One major hurdle that makes it difficult for a lot of Black children to participate in gymnastics is the cost of the sport.

“It is a huge issue,” Tarver said.  “It’s a very expensive sport.  The training time that is needed and depending on the level where the kids are, it can be as much as a $1,000 a month for certain training at certain gyms at certain levels.  So it can be quite expensive.  How to get around that?  Some gyms have scholarships.  Some gyms work with parents if they see that the kid is talented.  But it does not open itself up for the masses when it comes to finances because gyms are private businesses and they have to survive.  But there are gyms that are set up to take in kids that have less money, but there’s not a lot of those out there.”

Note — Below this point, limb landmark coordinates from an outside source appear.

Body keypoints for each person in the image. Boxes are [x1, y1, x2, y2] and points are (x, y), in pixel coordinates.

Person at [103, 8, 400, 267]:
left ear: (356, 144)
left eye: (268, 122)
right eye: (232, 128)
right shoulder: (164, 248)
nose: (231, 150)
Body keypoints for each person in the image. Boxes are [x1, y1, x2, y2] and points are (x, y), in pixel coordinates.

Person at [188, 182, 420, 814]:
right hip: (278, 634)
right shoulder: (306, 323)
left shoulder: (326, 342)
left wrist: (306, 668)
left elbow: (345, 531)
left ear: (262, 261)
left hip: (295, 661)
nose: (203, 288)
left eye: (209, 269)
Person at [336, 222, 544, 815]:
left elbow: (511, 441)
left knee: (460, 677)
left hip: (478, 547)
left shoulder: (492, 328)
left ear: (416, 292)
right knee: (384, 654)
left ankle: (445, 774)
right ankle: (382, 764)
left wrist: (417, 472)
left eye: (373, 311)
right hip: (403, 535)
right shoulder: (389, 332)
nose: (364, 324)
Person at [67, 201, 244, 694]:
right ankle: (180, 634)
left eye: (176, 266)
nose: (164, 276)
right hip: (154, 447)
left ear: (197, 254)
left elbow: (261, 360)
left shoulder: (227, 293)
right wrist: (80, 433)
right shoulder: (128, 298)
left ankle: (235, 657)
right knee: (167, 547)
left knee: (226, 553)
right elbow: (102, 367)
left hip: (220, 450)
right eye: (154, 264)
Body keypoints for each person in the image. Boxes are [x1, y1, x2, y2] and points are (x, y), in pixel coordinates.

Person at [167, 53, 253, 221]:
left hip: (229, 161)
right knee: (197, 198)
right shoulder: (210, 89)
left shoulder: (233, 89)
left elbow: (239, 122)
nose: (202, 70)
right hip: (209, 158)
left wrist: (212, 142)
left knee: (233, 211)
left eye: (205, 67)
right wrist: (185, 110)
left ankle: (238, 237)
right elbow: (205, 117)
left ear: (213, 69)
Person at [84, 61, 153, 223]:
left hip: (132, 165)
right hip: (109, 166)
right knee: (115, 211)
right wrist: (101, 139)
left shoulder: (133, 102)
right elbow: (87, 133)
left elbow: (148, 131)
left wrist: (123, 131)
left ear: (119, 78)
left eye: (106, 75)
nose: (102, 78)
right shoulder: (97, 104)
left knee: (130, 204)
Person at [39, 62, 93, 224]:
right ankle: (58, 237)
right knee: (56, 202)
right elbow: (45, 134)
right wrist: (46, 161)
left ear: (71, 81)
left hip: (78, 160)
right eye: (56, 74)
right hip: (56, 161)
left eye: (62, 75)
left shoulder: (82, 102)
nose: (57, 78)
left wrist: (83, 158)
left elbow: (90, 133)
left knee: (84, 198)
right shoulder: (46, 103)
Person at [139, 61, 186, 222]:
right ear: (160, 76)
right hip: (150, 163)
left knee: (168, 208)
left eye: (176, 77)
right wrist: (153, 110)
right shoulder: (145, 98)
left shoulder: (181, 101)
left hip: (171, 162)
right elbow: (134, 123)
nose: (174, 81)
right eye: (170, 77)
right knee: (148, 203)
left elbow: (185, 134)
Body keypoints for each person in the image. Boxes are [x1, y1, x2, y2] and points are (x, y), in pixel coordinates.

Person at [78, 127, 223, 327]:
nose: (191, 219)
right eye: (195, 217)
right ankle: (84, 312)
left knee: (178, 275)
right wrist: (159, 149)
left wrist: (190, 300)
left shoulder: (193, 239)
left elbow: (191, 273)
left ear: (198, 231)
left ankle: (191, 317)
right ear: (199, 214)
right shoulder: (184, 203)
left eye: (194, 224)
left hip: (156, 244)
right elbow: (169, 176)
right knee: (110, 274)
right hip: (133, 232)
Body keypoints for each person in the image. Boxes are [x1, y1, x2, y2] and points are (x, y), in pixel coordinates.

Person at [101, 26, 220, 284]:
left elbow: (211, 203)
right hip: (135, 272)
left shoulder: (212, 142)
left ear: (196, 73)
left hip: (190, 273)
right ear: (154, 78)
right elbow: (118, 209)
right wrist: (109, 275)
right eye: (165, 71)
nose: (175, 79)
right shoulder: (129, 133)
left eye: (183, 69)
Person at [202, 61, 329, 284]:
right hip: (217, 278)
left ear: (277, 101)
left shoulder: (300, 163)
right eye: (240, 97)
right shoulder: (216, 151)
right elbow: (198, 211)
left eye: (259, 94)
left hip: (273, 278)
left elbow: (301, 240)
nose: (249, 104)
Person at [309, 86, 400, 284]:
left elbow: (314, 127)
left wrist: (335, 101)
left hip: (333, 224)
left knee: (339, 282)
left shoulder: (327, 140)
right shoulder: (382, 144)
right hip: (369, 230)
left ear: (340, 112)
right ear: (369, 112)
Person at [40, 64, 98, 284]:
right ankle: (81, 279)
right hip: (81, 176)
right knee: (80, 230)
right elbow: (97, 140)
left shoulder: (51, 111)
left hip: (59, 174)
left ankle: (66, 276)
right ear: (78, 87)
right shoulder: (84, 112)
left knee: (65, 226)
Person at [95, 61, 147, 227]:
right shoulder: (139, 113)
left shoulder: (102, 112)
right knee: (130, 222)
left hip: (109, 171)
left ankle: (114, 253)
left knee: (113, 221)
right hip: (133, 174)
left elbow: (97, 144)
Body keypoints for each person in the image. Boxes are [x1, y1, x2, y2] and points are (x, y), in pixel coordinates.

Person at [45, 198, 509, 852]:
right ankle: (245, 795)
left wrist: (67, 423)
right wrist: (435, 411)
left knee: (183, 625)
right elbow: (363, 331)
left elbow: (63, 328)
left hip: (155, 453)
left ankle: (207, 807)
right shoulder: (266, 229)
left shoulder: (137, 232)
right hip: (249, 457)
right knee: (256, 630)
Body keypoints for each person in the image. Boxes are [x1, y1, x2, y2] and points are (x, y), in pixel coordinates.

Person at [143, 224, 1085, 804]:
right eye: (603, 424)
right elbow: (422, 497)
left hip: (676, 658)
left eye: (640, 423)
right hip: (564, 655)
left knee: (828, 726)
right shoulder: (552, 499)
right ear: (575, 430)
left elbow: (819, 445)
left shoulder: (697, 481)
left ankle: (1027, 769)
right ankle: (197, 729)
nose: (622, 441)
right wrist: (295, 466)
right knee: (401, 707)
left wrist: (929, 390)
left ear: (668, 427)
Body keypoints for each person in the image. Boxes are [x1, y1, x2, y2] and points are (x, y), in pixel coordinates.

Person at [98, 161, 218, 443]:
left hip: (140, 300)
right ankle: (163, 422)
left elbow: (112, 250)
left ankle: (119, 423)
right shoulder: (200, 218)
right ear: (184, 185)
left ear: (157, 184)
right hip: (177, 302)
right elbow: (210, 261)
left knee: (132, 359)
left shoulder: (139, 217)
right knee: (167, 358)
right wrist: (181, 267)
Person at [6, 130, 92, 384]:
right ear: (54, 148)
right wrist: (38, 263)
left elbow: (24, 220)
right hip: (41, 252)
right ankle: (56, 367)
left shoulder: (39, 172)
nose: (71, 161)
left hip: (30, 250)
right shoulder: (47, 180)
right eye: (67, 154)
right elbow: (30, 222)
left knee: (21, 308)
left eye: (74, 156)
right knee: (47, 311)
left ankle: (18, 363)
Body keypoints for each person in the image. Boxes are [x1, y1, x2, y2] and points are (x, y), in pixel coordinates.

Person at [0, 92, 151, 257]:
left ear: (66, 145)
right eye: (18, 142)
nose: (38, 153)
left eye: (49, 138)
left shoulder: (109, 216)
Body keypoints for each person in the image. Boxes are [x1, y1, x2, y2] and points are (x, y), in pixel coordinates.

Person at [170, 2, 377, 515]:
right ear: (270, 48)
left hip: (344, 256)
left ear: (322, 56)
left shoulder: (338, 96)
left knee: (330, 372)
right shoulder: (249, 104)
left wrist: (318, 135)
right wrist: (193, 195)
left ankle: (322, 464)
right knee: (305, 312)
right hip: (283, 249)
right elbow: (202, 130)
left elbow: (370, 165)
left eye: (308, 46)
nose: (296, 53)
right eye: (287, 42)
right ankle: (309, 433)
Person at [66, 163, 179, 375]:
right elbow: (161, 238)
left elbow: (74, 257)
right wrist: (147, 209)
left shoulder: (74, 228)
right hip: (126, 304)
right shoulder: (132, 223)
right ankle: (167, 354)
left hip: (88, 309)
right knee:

To help spread the awareness of the sport, Fisk University has partnered with Brown Girls Do Gymnastics (BGDG), which has advocated to give gymnasts of color the choice to continue their athletic careers in the safety of inclusive spaces like HBCUs.

 

“In the very near future, Black and Brown gymnasts will no longer have to choose between HBCUs and gymnastics,” said Derrin Moore, the founder and president of BGDG.  “Now we begin the process of building the program from the ground up and recruiting the nation’s top Black gymnasts.”

College gymnastics has seen a 4.5 percent increase in Black gymnastics participation from 2008-2019, in large part because of the success of Olympians Simone Biles and Gabby Douglas.  With BGDG’s annual conference inspiring young girls of color and giving them exposure to predominantly Black gymnastics spaces, experts like Moore predict these numbers will continue to rise.

“Representation tells potential athletes ‘Yes, this space is for you too,’” Moore said.  “The Brown Girls Do Gymnastics Conference opens minds and like other sports,it opens opportunities.”

This partnership is helping Tarver lead Black gymnasts to HBCUs.

“I’m currently recruiting athletes for our team, and none of the girls would have looked at an HBCU before this because they all wanted to do gymnastics,” she said.  “That was a vital part of their college experience.  Before Fisk, they did not have that option.  So there are a lot of young girls out there who want to have the HBCU experience but they did not have that option.  But now they will.”

Other HBCUs are watching Fisk’s gymnastics program with the goal of creating their own.